M. Aubry : La CFDT a le courage d’essayer de prendre le problème de front et de vouloir négocier. Le Gouvernement, que fait-il ? Des discours fermes, pression sur les gens en mettant des pourcentages d’augmentation ; et puis, dès que ça crie un peu, il recule. Décidément, le Gouvernement ne sait pas faire les changements dons notre pays. Il faut un vrai débat public. Il faut prendre les gens au sérieux. Il faut négocier avec eux. Laissons faire la CNAM. Les médecins sont responsables. Ils savent qu’on est aujourd’hui au bout du bout. Laissons-les négocier.

M. Cotta : On s’est quand même heurté depuis des années à une dérive. Donc, tout le monde n’est pas aussi responsable que ça.

M. Aubry : Encore une fois, je regrette qu’on n’ait pas pris ces mesures avant et que la profession médicale ne se soit pas organisée. Mais maintenant, je pense que ce n’est pas par une simple vision comptable qu’on le fera : c’est en donnant chacun les moyens de véritablement maîtriser les dépenses de santé et pas en faisant des oukazes, en mettant des chiffres d’augmentation dont on sait pertinemment qu’on n’a pas les moyens de les appliquer. D’ailleurs, vous voyez les chiffres cette année : c’est ce que nous avions dit et, malheureusement, nous avions raison.

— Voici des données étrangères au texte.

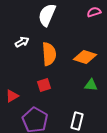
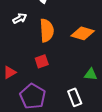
green triangle: (91, 85) -> (91, 74), moved
white rectangle: (77, 121) -> (75, 97), turned -36

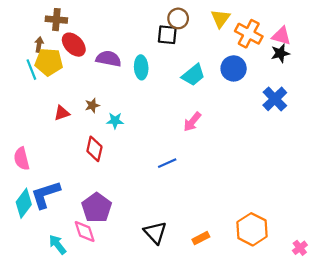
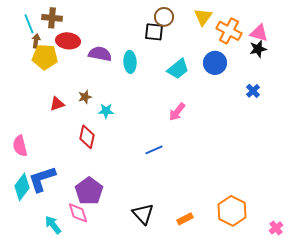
red ellipse: (74, 45) -> (68, 41), turned -40
cyan line: (31, 70) -> (29, 24), moved
blue cross: (275, 99) -> (253, 91), size x0.6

M. Cotta : L’attentat contre la mairie de Bordeaux a été revendiqué par le FLNC-Canal historique. Que faire en Corse ? Dialogue ou répression ?

M. Aubry : Je pense que c’est le résultat de la politique menée par le Gouvernement qui a commencé par négocier avec une fraction des nationalistes pour la monter contre d’autres. Ceci a entraîné d’ailleurs ensuite des bagarres entre eux, y compris des meurtres et maintenant, une espèce de flou. Je trouve que, quand on ne dit pas très clairement les choses, les gens n’ont plus de repères, ils ne savent pas exactement ce que voulait le Gouvernement. Il n’y a pas vraiment de projet pour la Corse aujourd’hui. Par exemple, la zone franche : c’est très bien de mettre une zone franche mais quand il n’y a pas de climat apaisé, tant qu’on n’a pas valorisé véritablement les ressources de la Corse – et elles sont nombreuses – à quoi sert une zone franche ? Je pense que le Gouvernement n’a pas fait preuve de fermeté, a laissé des hommes cagoulés en armes la télévision, ce qui est inacceptable dans une démocratie. Il y a des choses qu’on ne fait pas. Il faut être à la fois ferme et ouvert sur le développement économique. Et ouvert sur le développement économique, ce n’est pas donner des primes aux entreprises : c’est aussi faire en sorte que la Corse soit à nouveau dans un climat apaisé qui permette aux entreprises de s’y installer.

M. Cotta : Le RPR a dit non à l’unanimité à la modification du scrutin législatif et à l’introduction d’une part de proportionnelle. Est-ce l’enterrement du projet ?

M. Aubry : Je crois. Mais de, toute façon, je n’y ai jamais cru. Donc, ça ne m’étonne pas vraiment.